TV show characters were chosen as personalities to be mimicked as show’s writers would have developed a strong and identifiable character personality over the span of several seasons. Moreover TV show transcripts are readily available. F.R.I.E.N.D.S was choose as the TV show for its long runtime and as the raw data scripts were readily available. Joey was chosen as the character to study as he has a distinctive personality in the show that can be described as naive, sarcastic, loving, loud and at times misogynistic. The scrips were split up by episodes with each episode having an associated comma-separated values (CSV) file which held its script. Each script indicated the character speaking and the dialog they spoke along with scene descriptions and stage directions.
Each script was parsed using a python script to extract statement response pairs from each scene. A statement response pair is two dialogs from the script made by two different characters(stater and respondent) the second(response) immediately following the first (statement). All pairs where Joey was the respondent was then collected. This was called the Joey dataset.

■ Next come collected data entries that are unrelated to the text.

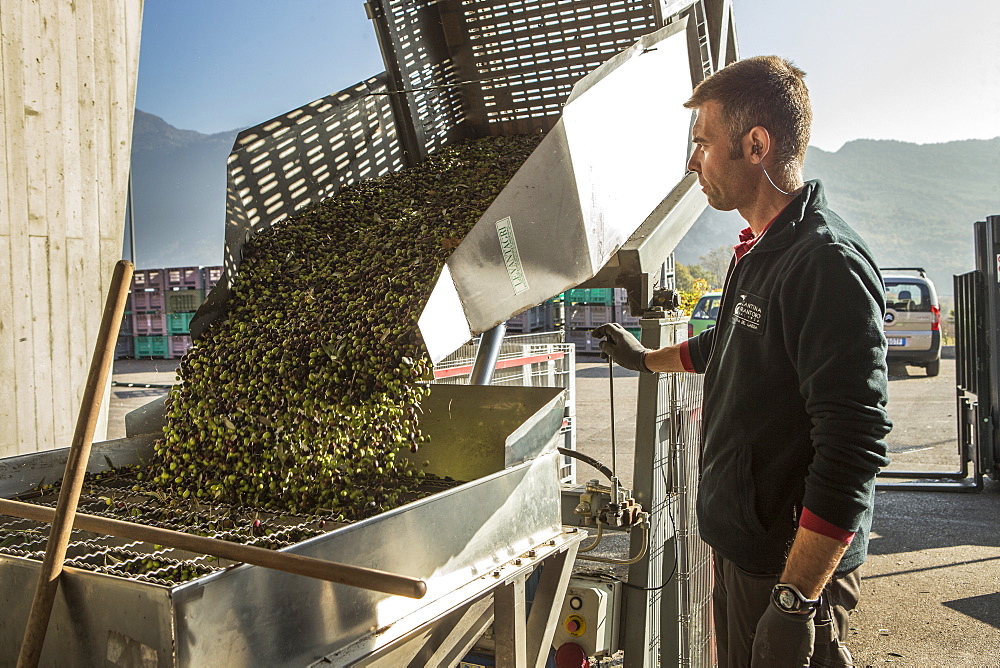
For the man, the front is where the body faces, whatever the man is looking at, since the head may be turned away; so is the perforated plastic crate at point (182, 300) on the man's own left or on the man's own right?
on the man's own right

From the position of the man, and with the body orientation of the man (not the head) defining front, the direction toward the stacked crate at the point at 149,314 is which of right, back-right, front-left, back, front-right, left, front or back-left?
front-right

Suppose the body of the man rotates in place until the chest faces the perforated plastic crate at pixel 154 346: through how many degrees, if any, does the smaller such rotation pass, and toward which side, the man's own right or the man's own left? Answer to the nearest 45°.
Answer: approximately 45° to the man's own right

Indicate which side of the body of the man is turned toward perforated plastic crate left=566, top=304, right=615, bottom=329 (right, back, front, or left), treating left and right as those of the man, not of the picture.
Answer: right

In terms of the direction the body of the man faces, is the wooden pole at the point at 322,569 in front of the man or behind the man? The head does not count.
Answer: in front

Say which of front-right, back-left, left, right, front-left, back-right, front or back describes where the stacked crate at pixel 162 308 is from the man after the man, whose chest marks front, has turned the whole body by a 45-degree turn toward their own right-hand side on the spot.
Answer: front

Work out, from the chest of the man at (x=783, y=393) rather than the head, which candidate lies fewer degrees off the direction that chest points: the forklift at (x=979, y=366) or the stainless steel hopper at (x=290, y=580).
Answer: the stainless steel hopper

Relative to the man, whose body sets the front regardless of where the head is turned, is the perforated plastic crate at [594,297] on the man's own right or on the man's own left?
on the man's own right

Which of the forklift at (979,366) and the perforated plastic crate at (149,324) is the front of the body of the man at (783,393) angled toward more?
the perforated plastic crate

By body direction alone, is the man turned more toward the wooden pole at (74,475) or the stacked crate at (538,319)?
the wooden pole

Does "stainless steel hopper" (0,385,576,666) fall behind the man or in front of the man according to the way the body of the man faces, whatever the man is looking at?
in front

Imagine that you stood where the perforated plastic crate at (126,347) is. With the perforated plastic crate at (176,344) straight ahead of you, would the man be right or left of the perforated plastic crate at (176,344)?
right

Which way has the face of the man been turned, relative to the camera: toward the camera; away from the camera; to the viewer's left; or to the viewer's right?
to the viewer's left

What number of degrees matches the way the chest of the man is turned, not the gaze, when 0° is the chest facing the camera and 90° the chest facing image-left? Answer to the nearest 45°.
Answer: approximately 90°
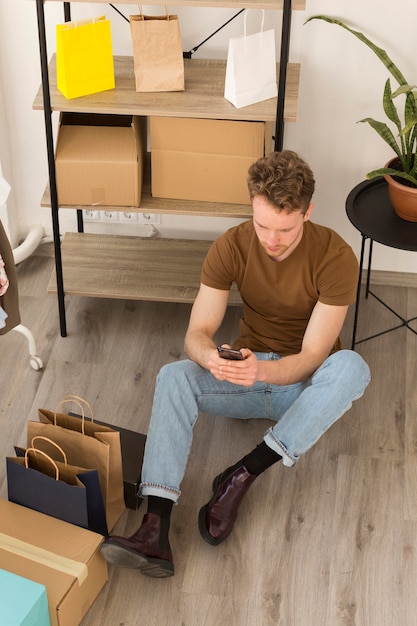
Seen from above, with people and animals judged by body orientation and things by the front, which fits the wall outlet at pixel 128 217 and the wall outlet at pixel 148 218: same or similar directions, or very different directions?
same or similar directions

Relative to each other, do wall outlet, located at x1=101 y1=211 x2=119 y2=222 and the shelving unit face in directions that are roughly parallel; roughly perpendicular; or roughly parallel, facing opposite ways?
roughly parallel

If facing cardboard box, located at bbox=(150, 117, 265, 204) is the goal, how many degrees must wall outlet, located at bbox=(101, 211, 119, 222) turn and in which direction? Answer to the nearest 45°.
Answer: approximately 45° to its left

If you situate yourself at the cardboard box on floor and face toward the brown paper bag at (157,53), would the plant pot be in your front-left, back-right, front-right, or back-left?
front-right

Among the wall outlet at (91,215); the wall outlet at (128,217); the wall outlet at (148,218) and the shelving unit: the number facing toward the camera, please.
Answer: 4

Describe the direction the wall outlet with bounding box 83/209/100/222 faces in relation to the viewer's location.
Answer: facing the viewer

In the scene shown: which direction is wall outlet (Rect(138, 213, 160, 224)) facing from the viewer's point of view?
toward the camera

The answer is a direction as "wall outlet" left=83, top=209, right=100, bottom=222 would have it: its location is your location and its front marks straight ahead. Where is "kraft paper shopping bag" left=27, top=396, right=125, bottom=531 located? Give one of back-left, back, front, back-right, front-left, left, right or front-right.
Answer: front
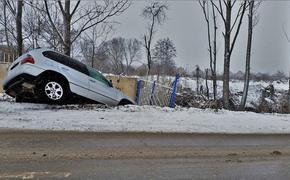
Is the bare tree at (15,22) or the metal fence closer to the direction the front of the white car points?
the metal fence

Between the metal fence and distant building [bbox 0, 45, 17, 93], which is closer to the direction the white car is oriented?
the metal fence

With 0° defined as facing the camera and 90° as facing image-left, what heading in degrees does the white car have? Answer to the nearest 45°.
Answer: approximately 225°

As a prerequisite to training a model to mimic Joey’s personality was training a model to sound human in general. To this end the model was pre-trained on an additional dataset of general question and answer pairs. Ideally this would help the model to form more proper English sentence and respond appropriately to questions made by the stater. Around 500 generic data points were used for training . This was called the generic question and answer dataset. 20 percent of each dataset was used as testing data and the remaining was used as training and development data.

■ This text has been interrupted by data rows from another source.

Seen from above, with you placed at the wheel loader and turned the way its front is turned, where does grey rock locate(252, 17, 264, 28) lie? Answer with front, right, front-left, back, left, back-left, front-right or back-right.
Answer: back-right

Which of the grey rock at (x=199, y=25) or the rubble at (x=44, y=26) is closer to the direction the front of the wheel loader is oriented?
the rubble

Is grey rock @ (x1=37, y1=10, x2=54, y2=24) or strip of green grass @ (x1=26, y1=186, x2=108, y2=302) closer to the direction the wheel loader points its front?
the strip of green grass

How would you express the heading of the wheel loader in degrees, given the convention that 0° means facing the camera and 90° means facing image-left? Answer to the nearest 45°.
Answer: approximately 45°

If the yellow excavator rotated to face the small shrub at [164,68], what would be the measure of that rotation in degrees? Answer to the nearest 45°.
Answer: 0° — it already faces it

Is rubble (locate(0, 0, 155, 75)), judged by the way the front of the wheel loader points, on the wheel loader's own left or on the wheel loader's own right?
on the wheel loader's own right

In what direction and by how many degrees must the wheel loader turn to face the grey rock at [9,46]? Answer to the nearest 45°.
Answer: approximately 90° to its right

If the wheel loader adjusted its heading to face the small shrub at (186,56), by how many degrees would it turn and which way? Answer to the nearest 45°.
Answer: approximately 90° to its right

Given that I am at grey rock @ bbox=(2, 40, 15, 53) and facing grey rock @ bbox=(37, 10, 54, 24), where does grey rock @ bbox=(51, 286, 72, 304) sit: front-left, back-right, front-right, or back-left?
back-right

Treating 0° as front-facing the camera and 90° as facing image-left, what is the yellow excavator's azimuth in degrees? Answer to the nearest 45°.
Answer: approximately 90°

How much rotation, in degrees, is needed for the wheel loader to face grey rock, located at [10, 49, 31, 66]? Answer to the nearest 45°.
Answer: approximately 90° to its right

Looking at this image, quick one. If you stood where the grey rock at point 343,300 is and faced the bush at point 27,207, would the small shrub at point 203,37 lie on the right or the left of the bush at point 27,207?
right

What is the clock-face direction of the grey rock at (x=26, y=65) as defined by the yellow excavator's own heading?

The dialogs were broken into words and punctuation mark. A word here does not have to reference and actual English word but a maximal sequence of characters excluding punctuation marks and white space. Punctuation marks were treated as individual tokens in an attempt to help the model to better understand questions, statements and commands. Numeric data was removed to reduce vocabulary sized and start and end tokens were added responses.

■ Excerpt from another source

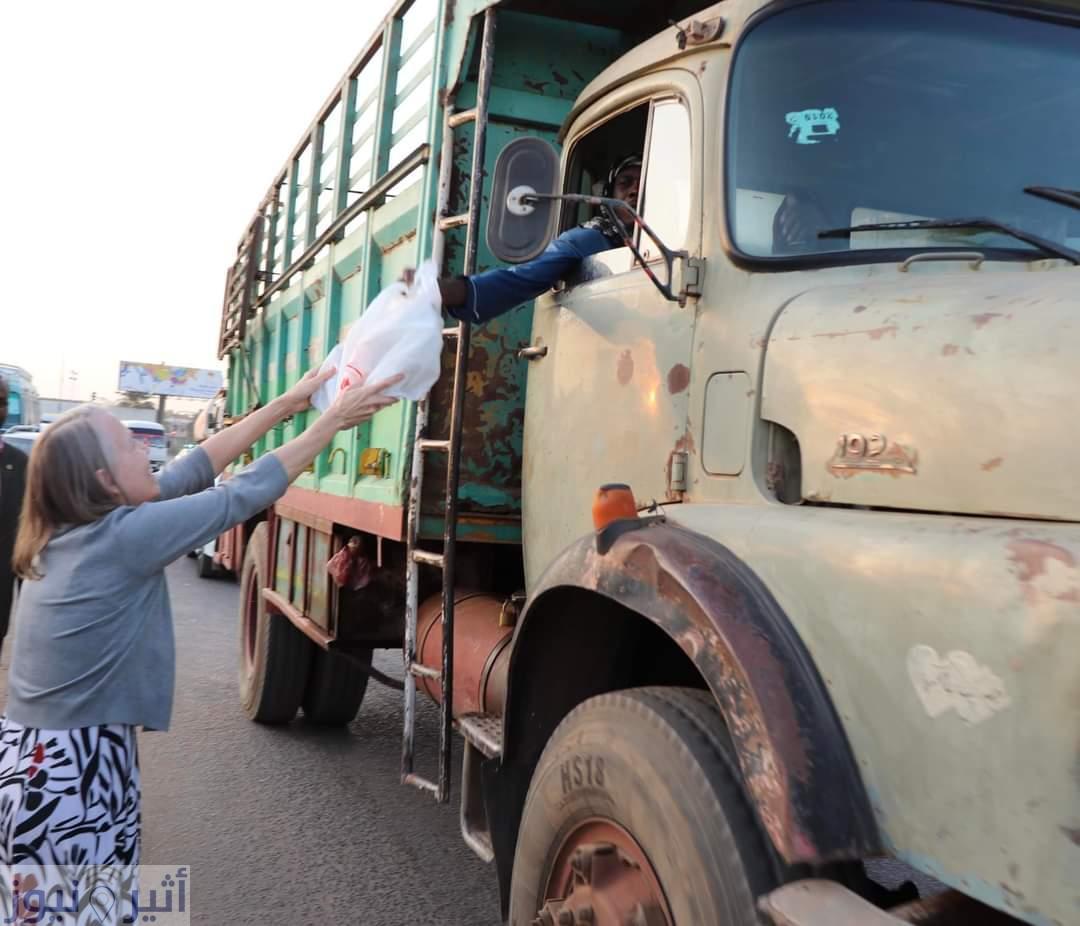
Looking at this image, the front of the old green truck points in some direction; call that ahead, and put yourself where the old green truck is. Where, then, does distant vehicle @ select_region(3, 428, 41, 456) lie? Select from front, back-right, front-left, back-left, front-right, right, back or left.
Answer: back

To make the above data ingestible for the embedding layer of the model, every word, punctuation mark and tag was mapped to a numeric token. The Tokenizer consumes the entire corpus to create this mapping which is then applied to every statement and response in the dataset to create a collection of input and output sequence pairs.
The next was Padding the tokenized sequences with zeroes so they all have the same size. The input sequences were pre padded while the output was post padded.
Next, every token in the sequence had to be given a unique vector representation. This was handle by the Embedding Layer. To provide contextual representations of tokens (words, punctuation marks and tags), GloVe 300-dimensional word embeddings were used to initialized the embedding layer weights.
Since the model outputs a softmaxed prediction on each token, the next step involved converting output tokens to one-hot vectors. Since the goal of the decoder was to predict the next token given the current token, the tokenized output sequence was shifted to the left by one step before being converted to one-hot vectors.
The Encoder and a Decoder LSTM is a Sequence to Sequence model. Padded input token sequences are converted to a sequence of word embeddings using a Embedding Layer as described above. Each of these word vectors are fed to the Encoder long short-term memory (LSTM) one at a time. The encoder LSTM tries to capture the essence of the encoded input sequence in two thought vectors, the output context vector and the hidden state vector.
Both thought vectors are then passed to the Decoder long short-term memory (LSTM). The decoder LSTM is fed a padded sequence of output word embeddings along with the two thought vectors. The decoder model is trained to use a Dense SoftMax output layer to predict the most likely output word among all words in the vocabulary.
Once the model is trained, an inference encoder and decoder model is created using the trained model weights. The inference encoder model takes in the statement vector and generates two thought vectors, the output context vector and the hidden state vector. The two thought vectors are fed into the inference decoder model along with a sentence start tag. All words predicted by the SoftMax layer are captured until an end tag is generated.